On Thursday, Twitter announced it would be expanding its experimental downvote feature to a global audience. Testing of the new feature began last year and was accessible to a select group of internet users. After receiving positive feedback on its decidedly negative new trick, Twitter is now extending the button to iOS and Android users worldwide.
The button may remind you of a similar feature that’s been a part of Reddit since 2005. Upvotes and downvotes on the popular forum website are used to highlight relevant and favored replies and posts from users in a particular subreddit. However, the downvote feature being tested on Twitter will work a little differently.
The feature currently in trial is completely invisible to user, and is thus less about publicizing distaste for a particular post than it is helping Twitter better understand the types of posts users prefer to see. According to the social media company, the feature is helping users filter out the types of replies they find offensive or not relevant to their interests.
“A majority of our users shared that the reason they clicked the down arrow was either because the reply was perceived as offensive, or because they perceived it as not relevant, or both,” Twitter said.
Whether or not the downvote feature will improve conversations on Twitter — most of which are overflowing with vitriol and anger — is really anyone’s guess. On the one hand, it could lessen unnecessarily rude or downright vicious and offensive comments. On the other hand, downvotes can be utilized for targeted harassment campaigns, particularly to silence marginalized groups, or even censor dissenting opinions if the feature becomes a part of Twitter’s algorithm.
Looking at how other social media sites’ reaction buttons have gone over could provide further insight into how Twitter’s new downvote feature may play out. (Spoiler, not great.)
In November 2021, YouTube made the number of dislikes a video received private across its platform but kept the dislike button. In an experiment conducted by the company, when the dislike count was removed, users were “less likely to target a video’s dislike button to drive up the count.” This decreased targeted dislike campaigns which are often directed at smaller creators, according to YouTube. Meanwhile, researchers found that Facebook/Meta’s emoji reaction system that was implemented in 2016 ended up leading to more inflammatory content being pushed onto users’ feeds.
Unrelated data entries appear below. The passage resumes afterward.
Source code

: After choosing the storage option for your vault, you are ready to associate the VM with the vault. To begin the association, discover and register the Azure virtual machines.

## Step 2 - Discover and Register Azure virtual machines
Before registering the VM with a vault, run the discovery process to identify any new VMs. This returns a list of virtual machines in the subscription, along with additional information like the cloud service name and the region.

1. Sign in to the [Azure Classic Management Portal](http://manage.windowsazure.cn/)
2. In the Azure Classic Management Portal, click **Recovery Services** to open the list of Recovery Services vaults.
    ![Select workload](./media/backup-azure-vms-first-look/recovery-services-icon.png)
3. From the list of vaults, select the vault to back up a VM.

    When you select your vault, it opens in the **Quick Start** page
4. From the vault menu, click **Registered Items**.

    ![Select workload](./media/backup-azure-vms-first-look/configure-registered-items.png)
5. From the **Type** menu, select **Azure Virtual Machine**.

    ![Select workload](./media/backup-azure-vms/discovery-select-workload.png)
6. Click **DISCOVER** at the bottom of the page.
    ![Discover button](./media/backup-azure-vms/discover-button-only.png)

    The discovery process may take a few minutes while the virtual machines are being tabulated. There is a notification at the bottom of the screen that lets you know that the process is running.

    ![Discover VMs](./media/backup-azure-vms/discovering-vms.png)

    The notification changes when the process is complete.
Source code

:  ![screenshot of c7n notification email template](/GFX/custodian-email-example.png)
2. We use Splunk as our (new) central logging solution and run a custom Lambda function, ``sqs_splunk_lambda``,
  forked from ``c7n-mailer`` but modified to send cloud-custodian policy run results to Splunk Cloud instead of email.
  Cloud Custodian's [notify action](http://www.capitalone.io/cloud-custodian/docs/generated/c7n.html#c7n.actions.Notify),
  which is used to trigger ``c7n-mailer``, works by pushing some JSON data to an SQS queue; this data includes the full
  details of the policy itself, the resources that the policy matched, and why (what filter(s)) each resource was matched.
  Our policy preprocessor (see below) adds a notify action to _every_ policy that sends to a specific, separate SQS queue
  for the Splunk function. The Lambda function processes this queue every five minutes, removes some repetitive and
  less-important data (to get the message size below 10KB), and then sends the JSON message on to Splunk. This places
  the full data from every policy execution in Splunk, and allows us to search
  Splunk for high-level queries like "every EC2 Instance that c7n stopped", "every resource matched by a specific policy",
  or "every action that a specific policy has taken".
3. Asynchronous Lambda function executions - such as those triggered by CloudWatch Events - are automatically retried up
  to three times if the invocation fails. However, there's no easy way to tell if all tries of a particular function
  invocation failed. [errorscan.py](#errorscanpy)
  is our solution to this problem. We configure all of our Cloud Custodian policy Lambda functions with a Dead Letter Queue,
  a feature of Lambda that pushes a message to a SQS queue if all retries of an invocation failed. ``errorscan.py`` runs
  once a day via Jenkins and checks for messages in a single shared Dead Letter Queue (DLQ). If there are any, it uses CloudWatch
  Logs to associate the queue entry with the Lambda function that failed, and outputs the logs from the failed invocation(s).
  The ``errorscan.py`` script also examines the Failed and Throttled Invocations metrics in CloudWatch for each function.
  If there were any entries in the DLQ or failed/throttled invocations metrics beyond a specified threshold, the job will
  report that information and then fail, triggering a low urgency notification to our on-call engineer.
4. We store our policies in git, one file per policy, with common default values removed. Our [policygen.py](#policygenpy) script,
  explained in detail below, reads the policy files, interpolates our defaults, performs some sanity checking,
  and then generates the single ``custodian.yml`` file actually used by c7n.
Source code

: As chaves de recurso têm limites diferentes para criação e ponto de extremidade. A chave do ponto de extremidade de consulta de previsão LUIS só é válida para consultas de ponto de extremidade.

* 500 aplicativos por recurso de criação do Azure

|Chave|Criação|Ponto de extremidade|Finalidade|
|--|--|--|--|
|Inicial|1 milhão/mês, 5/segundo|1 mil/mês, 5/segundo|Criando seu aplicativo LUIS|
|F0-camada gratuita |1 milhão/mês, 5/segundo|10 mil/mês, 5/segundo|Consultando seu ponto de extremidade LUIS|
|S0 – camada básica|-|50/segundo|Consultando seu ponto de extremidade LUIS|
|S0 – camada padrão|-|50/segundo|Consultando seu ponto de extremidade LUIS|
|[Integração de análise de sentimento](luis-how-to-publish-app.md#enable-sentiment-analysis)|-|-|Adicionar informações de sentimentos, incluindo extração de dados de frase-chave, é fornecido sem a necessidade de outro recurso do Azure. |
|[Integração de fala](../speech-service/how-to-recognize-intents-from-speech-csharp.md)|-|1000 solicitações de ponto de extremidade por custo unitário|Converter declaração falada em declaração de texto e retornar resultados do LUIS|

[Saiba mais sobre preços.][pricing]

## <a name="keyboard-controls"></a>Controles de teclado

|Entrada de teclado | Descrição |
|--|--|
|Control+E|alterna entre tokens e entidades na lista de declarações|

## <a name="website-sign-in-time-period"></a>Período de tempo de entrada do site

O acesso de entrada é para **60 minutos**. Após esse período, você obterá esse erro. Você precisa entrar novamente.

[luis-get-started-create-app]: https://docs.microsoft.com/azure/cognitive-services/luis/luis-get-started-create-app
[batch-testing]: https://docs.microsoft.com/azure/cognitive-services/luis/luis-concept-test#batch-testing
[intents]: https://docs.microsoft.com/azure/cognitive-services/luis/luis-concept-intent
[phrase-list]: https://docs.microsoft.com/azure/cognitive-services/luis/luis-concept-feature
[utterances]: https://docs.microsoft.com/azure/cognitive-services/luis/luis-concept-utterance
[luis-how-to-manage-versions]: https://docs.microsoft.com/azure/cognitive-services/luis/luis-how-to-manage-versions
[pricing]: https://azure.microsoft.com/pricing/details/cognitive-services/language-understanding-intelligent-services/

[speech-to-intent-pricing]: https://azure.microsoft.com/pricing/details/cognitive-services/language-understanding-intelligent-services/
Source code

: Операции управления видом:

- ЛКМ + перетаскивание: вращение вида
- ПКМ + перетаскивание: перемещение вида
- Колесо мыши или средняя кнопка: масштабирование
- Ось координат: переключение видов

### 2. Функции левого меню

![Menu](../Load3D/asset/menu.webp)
I don’t often applaud social media giants for how they combat harassment on their platforms because most of the time they simply don’t, but I will give Twitter some credit for how it’s handling hostility on its site. Offensive or crude replies rarely show up in my notifications tab, and the only time I see that I’ve been sent something awful at all is when I scroll back down my own feed and notice the number of replies to a tweet I made. Any mean-spirited responses are almost always automatically hidden by Twitter and have to be manually retrieved by clicking the “Show more replies” button. This mechanism has kept me from internalizing every terrible thing some anonymous loser has said about me, so perhaps the downvote feature will be similarly successful. Or it’ll turn into yet another shortsighted tech-company mishap — guess we’ll see!